Remove an agent from the hive-mind Use when native Task is wrong because you need queen-led collective intelligence — Byzantine-FT consensus, broadcast across many worker agents, shared memory with bounded conflict. For a single subagent, native Task is fine. Pair with swarm_init first to set top...
AI agents use hive-mind_leave to create or update resources in Claude Flow — usually the action step of a workflow, after the agent has gathered context. Every call changes real data in your Claude Flow environment.

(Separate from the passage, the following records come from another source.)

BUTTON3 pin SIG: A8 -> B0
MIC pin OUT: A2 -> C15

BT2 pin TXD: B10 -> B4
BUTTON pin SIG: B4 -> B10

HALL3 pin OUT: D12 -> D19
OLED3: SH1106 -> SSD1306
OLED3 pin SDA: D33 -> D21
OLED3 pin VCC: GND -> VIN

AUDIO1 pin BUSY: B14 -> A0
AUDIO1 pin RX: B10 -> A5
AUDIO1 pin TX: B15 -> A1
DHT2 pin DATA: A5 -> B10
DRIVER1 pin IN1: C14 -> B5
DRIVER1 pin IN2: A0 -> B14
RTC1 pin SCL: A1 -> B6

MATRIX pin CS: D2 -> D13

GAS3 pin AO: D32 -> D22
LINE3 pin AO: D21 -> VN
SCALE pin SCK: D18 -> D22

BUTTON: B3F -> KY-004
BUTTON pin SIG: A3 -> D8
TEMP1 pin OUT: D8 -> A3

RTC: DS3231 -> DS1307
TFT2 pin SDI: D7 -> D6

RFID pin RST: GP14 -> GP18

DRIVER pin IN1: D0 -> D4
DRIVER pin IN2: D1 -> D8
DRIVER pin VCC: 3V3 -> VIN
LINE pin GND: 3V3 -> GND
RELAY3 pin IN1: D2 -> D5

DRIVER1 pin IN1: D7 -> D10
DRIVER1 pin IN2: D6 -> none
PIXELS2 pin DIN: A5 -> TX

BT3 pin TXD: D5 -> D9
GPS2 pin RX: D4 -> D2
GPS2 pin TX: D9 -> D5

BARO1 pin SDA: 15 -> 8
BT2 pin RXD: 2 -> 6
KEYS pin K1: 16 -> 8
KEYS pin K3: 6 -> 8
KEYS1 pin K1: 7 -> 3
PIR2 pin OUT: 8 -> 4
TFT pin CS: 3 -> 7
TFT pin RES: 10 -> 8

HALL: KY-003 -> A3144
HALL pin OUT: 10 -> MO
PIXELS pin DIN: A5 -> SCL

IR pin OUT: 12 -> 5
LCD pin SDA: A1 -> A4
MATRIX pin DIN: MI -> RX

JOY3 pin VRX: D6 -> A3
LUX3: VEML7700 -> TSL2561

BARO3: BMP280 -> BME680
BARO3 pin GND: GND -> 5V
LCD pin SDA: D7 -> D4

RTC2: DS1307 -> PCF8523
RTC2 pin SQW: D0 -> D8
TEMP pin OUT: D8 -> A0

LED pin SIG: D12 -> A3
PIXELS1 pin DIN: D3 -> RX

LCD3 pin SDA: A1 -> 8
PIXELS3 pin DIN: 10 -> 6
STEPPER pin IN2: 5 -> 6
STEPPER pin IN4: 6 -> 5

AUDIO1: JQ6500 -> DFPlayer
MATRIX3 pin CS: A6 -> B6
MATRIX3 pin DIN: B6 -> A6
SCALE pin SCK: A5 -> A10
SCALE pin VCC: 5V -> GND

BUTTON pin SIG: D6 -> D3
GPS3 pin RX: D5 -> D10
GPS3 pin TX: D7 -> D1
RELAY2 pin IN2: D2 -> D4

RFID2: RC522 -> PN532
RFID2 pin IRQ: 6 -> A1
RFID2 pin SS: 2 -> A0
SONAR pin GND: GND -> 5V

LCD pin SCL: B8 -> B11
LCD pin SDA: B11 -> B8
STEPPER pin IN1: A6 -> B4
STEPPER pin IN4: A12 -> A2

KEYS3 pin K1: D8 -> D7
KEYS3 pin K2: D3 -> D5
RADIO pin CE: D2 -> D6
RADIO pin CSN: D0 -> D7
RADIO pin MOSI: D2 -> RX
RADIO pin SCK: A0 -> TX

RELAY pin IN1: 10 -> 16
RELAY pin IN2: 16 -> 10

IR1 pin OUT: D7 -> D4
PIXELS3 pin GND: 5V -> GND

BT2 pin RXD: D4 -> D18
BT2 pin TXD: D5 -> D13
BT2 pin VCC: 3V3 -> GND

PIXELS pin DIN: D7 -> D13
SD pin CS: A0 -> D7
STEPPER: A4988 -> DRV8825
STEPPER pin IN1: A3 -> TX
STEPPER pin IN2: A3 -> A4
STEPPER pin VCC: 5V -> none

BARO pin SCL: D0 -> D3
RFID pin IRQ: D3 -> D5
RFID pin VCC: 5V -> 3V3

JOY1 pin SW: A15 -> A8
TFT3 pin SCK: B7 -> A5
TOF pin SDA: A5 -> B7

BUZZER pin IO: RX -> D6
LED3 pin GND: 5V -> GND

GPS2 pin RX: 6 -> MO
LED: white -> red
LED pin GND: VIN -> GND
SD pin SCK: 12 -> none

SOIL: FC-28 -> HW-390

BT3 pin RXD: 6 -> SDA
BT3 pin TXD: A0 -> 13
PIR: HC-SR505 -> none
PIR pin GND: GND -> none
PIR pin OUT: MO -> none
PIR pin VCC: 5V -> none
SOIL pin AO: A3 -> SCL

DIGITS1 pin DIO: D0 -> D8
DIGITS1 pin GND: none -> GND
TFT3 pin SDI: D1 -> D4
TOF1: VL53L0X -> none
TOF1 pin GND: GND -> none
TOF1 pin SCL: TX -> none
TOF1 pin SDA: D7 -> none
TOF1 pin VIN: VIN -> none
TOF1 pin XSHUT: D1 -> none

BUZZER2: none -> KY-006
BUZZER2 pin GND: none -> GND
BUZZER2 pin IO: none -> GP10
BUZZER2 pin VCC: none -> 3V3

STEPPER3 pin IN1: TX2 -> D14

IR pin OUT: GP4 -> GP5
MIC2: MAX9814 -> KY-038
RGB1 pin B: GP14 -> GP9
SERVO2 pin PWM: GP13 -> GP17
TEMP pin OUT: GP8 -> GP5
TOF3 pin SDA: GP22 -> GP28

Removing an agent from the hive-mind alters the swarm topology and membership, which is a reversible configuration change (the agent is not destroyed, just disassociated). This falls under Write rather than Destructive since it does not irreversibly delete the agent itself. However, misuse could disrupt Byzantine-fault-tolerant consensus or degrade collective intelligence, giving it medium severity.
From the tool's definition 'Remove an agent from the hive-mind' — this modifies the composition of the swarm/collective by detaching an agent from it.
Attacks that exploit this kind of access
Remove an agent from the hive-mind Use when native Task is wrong because you need queen-led collective intelligence — Byzantine-FT consensus, broadcast across many worker agents, shared memory with bounded conflict. For a single subagent, native Task is fine. Pair with swarm_init first to set topology. It is categorised as a Write tool in the Claude Flow MCP Server, which means it can create or modify data. Consider rate limits to prevent runaway writes.
Register the Claude Flow MCP server in PolicyLayer and add a rule for hive-mind_leave: allow, deny, rate-limit, or require approval. Point your MCP client at the PolicyLayer proxy URL and the rule is enforced on every call, before it reaches Claude Flow. Nothing to install.
hive-mind_leave is a Write tool with medium risk. Write tools should be rate-limited to prevent accidental bulk modifications.
Yes. Add a rate_limit block to the hive-mind_leave rule in your PolicyLayer policy. For example, setting max: 10 and window: 60 limits the tool to 10 calls per minute. Rate limits are tracked per agent session and reset automatically.
Set action: deny in the PolicyLayer policy for hive-mind_leave. The AI agent will receive a policy violation error and cannot call the tool. You can also include a reason field to explain why the tool is blocked.
hive-mind_leave is provided by the Claude Flow MCP server (claude-flow). PolicyLayer sits as a proxy in front of this server to enforce policies before tool calls reach the server.